Business
GlobalWafers Expands Overseas to Dodge Possible Tariffs Amid Rising Trade Tensions
GlobalWafers from Taiwan is increasing its chip production capabilities abroad due to concerns about tariffs. The company, which is the third biggest silicon wafer supplier globally, is extending its facilities in the United States and Europe. CEO Doris Hsu has expressed worries about the potential imposition of a 'special tariff'.
GlobalWafers is proactively expanding its manufacturing capabilities abroad, foreseeing an increase in chip material tariffs. This highlights the increasing belief that reciprocal trade actions will disturb the semiconductor supply chain in the near future.
The third biggest supplier of silicon wafers globally is broadening its production facilities in six out of the nine nations it functions in, encompassing two factories in the United States, one in Italy, and one in Denmark.
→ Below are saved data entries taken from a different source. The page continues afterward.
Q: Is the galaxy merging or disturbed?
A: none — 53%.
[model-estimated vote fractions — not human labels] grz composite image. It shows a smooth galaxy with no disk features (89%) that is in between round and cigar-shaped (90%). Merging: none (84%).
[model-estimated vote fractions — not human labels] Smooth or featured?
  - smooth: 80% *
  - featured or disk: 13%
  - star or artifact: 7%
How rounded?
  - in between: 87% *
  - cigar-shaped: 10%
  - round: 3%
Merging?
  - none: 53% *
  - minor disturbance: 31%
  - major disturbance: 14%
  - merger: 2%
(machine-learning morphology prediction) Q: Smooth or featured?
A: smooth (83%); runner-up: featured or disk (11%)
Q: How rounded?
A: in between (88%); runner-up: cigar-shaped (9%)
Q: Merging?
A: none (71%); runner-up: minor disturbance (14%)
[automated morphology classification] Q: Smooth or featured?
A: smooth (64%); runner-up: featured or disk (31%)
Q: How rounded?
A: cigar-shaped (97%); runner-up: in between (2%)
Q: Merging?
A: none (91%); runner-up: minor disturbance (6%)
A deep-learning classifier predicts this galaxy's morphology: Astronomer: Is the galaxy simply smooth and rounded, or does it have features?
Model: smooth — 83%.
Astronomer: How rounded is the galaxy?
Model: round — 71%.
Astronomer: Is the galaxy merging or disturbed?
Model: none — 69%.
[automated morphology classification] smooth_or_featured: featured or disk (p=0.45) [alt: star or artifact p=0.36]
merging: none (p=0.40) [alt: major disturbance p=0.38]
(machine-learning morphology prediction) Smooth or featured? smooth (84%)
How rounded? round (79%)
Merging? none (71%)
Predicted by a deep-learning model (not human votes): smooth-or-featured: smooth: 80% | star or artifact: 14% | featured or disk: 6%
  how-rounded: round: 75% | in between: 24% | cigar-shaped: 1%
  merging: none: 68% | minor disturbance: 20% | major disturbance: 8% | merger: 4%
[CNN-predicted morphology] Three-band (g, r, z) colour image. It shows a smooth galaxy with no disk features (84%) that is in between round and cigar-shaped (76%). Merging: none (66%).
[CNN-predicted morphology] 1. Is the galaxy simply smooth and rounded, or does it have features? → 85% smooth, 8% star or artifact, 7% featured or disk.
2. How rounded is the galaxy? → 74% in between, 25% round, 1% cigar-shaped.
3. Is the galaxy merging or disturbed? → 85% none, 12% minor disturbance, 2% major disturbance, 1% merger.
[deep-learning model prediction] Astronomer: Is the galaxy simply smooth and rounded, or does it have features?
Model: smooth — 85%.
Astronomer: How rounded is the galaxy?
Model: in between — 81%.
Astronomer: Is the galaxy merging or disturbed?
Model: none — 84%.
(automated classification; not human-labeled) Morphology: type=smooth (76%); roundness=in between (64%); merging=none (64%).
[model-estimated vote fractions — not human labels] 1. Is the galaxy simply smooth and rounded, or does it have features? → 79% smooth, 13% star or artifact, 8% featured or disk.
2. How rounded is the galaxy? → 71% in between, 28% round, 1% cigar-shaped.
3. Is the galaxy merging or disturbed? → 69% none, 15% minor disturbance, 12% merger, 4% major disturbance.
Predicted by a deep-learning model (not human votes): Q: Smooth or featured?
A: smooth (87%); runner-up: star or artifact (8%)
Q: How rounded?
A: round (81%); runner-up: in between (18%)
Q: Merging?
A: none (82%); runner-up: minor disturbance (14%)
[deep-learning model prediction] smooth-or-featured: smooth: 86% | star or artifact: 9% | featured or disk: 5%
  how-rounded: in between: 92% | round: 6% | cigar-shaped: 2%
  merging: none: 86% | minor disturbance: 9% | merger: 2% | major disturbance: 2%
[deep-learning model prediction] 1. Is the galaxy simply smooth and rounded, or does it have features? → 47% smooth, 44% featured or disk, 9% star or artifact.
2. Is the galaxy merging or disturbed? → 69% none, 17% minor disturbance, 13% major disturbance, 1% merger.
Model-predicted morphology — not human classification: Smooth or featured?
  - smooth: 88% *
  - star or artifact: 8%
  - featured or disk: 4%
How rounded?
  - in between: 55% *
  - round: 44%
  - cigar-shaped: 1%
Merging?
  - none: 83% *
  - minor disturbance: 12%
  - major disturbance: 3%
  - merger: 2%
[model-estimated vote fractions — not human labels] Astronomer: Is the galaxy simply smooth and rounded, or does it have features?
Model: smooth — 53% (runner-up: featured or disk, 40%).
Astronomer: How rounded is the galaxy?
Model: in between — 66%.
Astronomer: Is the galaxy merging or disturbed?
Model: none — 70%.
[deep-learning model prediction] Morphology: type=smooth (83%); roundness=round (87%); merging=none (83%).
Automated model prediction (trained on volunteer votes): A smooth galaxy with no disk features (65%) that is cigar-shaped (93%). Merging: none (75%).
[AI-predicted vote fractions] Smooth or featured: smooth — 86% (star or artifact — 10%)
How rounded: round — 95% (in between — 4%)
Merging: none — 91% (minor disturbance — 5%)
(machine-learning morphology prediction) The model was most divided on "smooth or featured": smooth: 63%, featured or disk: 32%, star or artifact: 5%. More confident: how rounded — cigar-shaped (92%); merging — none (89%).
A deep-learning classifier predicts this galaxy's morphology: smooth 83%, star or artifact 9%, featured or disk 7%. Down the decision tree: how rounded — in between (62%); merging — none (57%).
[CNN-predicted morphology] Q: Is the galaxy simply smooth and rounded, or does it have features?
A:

GlobalWafers CEO and Chairwoman Doris Hsu shared with Bloomberg Television her prediction that unique industry tariffs may be implemented not only in the United States, but in other nations as well. She suggested that these potential tariffs could be circumvented by transitioning to domestic production.
Half past three
TSMC, the biggest contract chip manufacturer globally, has officially opened its first factory in Japan.
The global perspective on semiconductor technology has shifted towards a national security standpoint, largely due to chip scarcities that occurred during the Covid-19 pandemic. These shortages had debilitating effects on several sectors, most notably the auto industry. The growing geopolitical unrest has further amplified the importance of this issue.